Balans C Resultatenrekening
Mutatie voorziening latente
Winst voor Belasting
belastingverplichtingen € ….
+ = Belastinglast % € ….
Te betalen belasting
Winst na belasting: € ….
5
, Financial Accounting 3 // Externe verslaggeving 3.
Omdat men fiscaal naar een zo laag mogelijke winst zal streven, zal in de ‘normale’ situatie zijn dat er
sprake is van passieve belastinglatenties, dat wil zeggen: een latentie die aan de passiefzijde van de
balans wordt opgenomen en aangeeft dat er sprake is van uitstel van belastingbetaling. Soms kunnen
zich tijdelijke winstverschillen voordoen, waarbij in de eerste jaren de fiscale winst hoger is dan de
bedrijfseconomische winst. Dit kan zich bijvoorbeeld voordoen indien bedrijfseconomische een
bepaalde voorziening wordt gevormd die fiscaal niet of slechts gedeeltelijk wordt erkend. Ook is het
mogelijk dat een duurzaam productiemiddel bedrijfseconomisch tot nihil wordt afgeschreven, terwijl
fiscaal een restwaarde in acht genomen moet worden.

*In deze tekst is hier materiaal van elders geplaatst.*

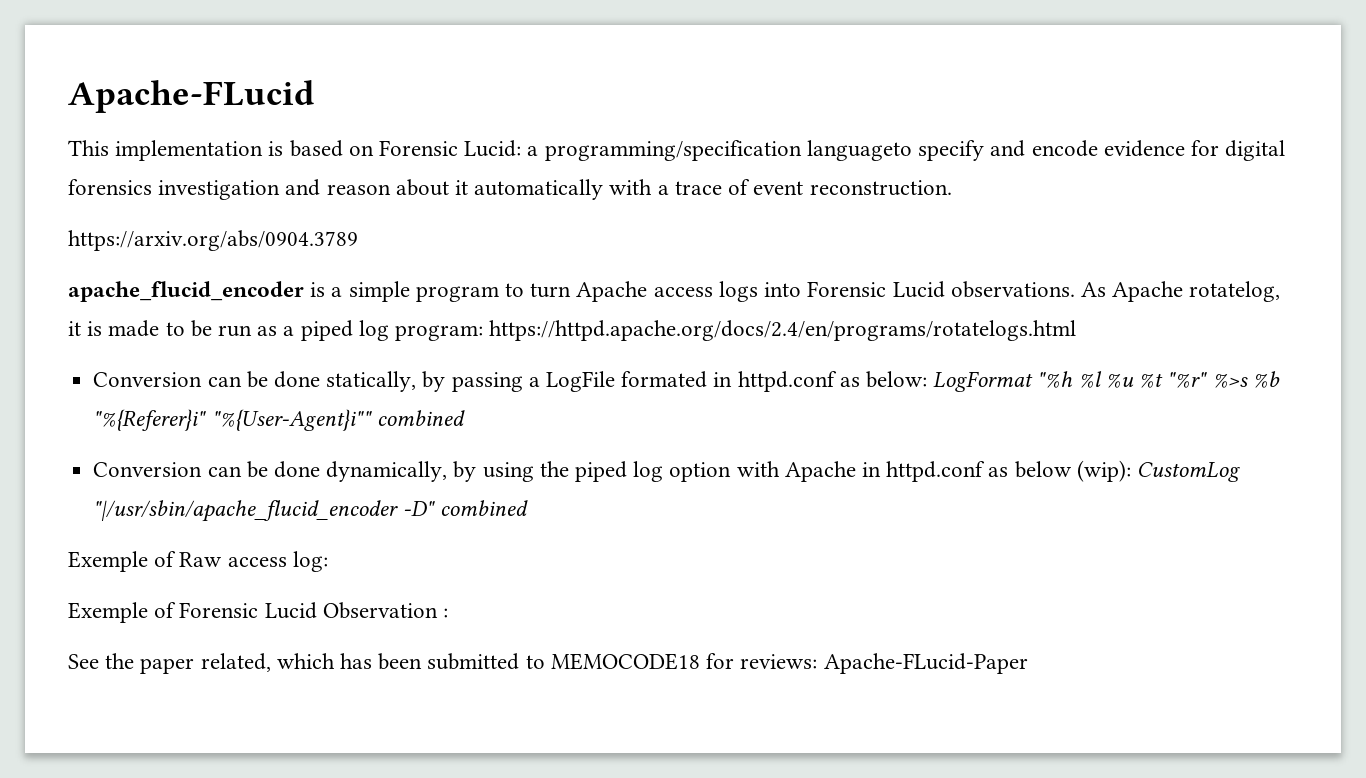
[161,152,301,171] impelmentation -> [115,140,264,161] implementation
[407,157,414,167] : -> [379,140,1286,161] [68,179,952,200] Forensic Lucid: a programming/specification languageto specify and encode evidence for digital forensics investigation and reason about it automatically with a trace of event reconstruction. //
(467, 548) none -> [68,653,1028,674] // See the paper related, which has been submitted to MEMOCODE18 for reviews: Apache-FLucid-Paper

Actieve latenties zijn voorwaardelijke vorderingen; indien de onderneming fiscaal verlies lijdt, wordt
de vordering dan – afgezien van achterwaartse verliescompensatie - niet (volledig) verrekend.
De verrekening van een actieve belastinglatentie – net als die van een vordering uit hoofde van een
voorwaartse verliescompensatie (zie paragraaf 19.1) – afhankelijk is van de beschikbaarheid van
toekomstige fiscale winst. De IASB en de RJ stellen daarom opname van actieve belastinglatenties in
de balans verplicht tot het bedrag waarvan het waarschijnlijk is dat er fiscale winst beschikbaar zal
zijn voor de verrekening (IAS 12.24 / RJ 272.306). De bedragen die niet in de balans zijn opgenomen,
moeten in de toelichtingen worden vermeld (IAS 12.81e / RJ 272.707).

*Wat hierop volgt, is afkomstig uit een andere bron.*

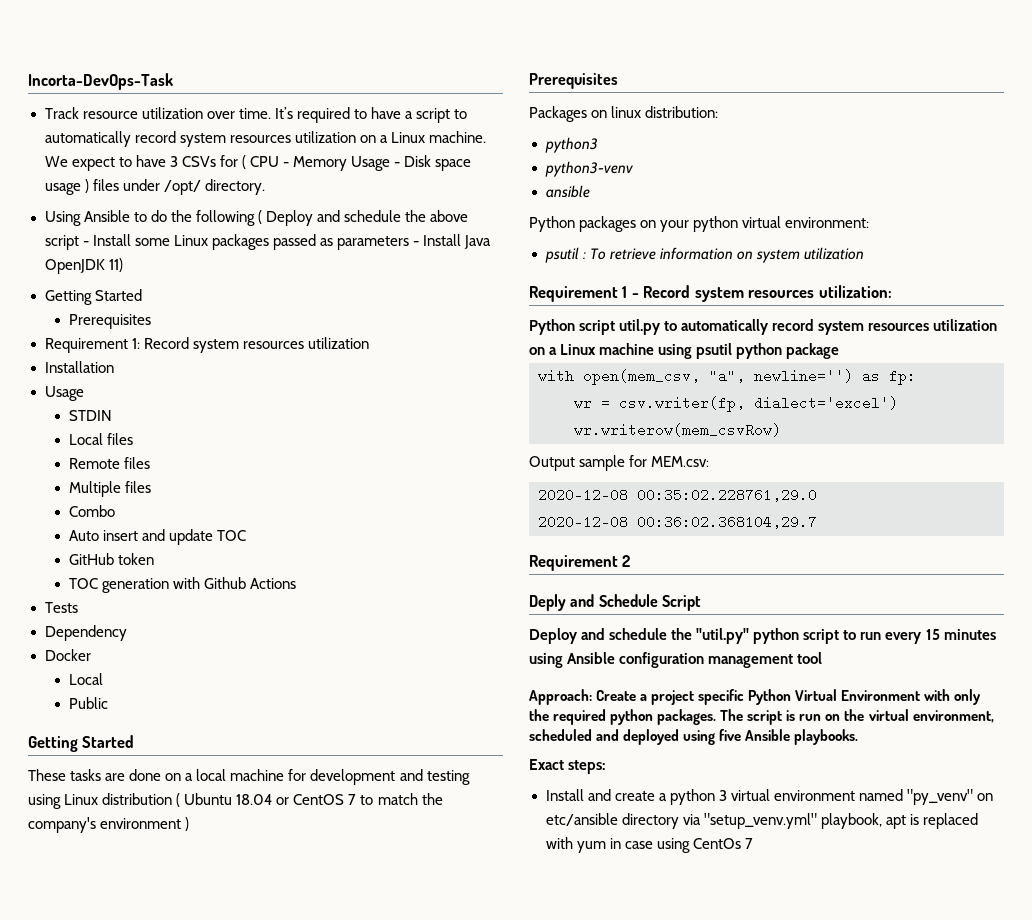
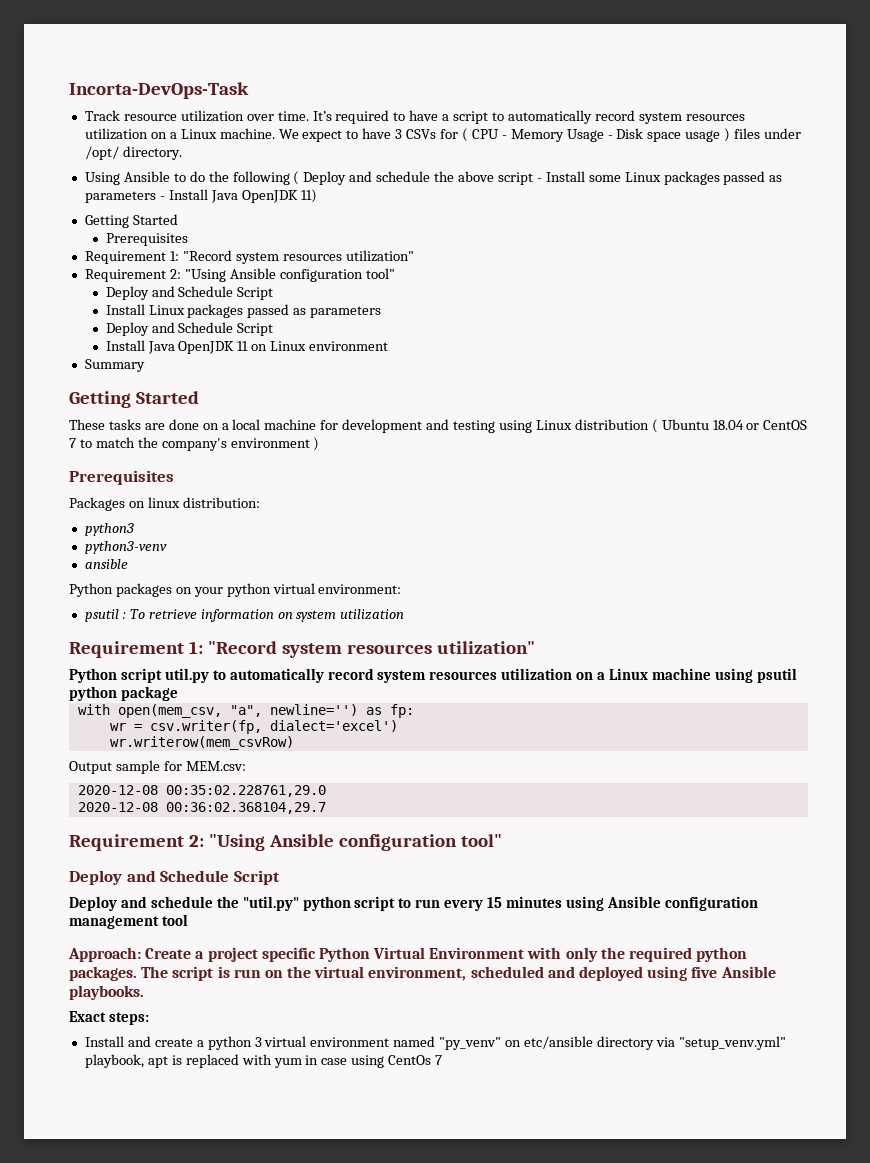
[143,337,369,353] [44,361,114,373] [44,386,84,401] [68,410,112,421] [68,433,133,445] [68,457,150,469] [68,481,151,497] [68,505,115,517] [68,529,246,545] [68,553,154,565] [68,577,296,593] [44,602,78,613] [44,625,127,641] [44,649,91,661] [68,673,103,685] [68,697,108,709] Record system resources utilization // Installation // Usage // STDIN // Local files // Remote files // Multiple files // Combo // Auto insert and update TOC // GitHub token // TOC generation with Github Actions // Tests // Dependency // Docker // Local // Public -> [182,250,414,264] [84,268,395,282] [105,286,274,300] [105,304,382,318] [105,322,274,336] [105,340,389,354] [84,359,145,372] "Record system resources utilization" // Requirement 2: "Using Ansible configuration tool" // Deploy and Schedule Script // Install Linux packages passed as parameters // Deploy and Schedule Script // Install Java OpenJDK 11 on Linux environment // Summary
[622,285,892,302] 1 - Record system resources utilization: -> [188,641,535,658] 1: "Record system resources utilization"
[622,555,631,567] [529,594,566,611] 2 // Deply -> [188,834,502,851] [69,870,122,885] 2: "Using Ansible configuration tool" // Deploy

Volgens de voorschriften van de IASB en de RJ dient verder jaarlijks per balansdatum een toetsing
plaats te vinden in hoeverre bestaande actieve latenties en vorderingen uit hoofde van voorwaartse
verliescompensatie naar verwachting kunnen worden verrekend:
1. Enerzijds (IAS 12.56 / RJ 272.406) dient de boekwaarde van de balans opgenomen actieve
latenties en vorderingen uit hoofde van voorwaartse verliescompensatie neerwaarts te
worden bijgesteld, voor zover het niet langer waarschijnlijk is dat voldoende fiscale winst
beschikbaar zal zijn voor gehele of gedeeltelijke verrekening. In feite is hierbij sprake van een
‘impairment’
2. Anderzijds (IAS 12.37 / RJ 272.314) dienen de in het voorgaand boekjaar niet in de balans
opgenomen actieve latenties en vorderingen uit hoofde van voorwaartse verliescompensatie
alsnog te worden opgenomen, voor zover het waarschijnlijk is geworden dat toekomstige
fiscale winst verrekening mogelijk maakt.
Hiervoor is aangegeven dat verrekening van actieve latenties afhankelijk is van toekomstige fiscale
winsten. Dit geldt echter niet, indien er tegenover een actieve latentie passieve latenties staan met
een gelijke looptijd. Indien er immers in de toekomst geen fiscale winstne meer zouden worden
behaald, waardoor de actieve latentie niet meer verrekend wordt, hoeft over de daar
tegenoverstaande passieve latenites ook niet meer te worden afgerekend. Hetzelfde geldt voor
actieve latenties waar passieve latenties tegenover staan met een afwijkende looptijd, waarvan de
looptijd niet langer is dan de geldende voorwaartse verliescompensatietermijn. Ook dan is er
zekerheid ten aanzien van de verrekening van de betreffende actieve latentie en zal deze volledig in
de balanms moeten worden opgenomen. Het voorgaande geldt onverkort voor de enkelvoudige
jaarrekening, omdat daar sprake is van één rechtspersoon, die dus te maken heeft met één
belastingdienst. In de geconsolideerde jaarrekening van een internationaal concern ligt dit ander: een
actieve latentie van een rechtspersoon in land A kan niet ‘weggestreept’ worden tegen een passieve
latentie van een andere rechtspersoon in land B, omdat de rechtspersoon in land A met een andere
belastingdienst te maken heeft dan de rechtspersoon in land B. Vindt uiteindelijk geen verrekening
plaats van actieve latenties of vorderingen uit hoofde van voorwaartse verliescompensatie, dan
spreken we van ‘verdamping’ van fiscale verliezen.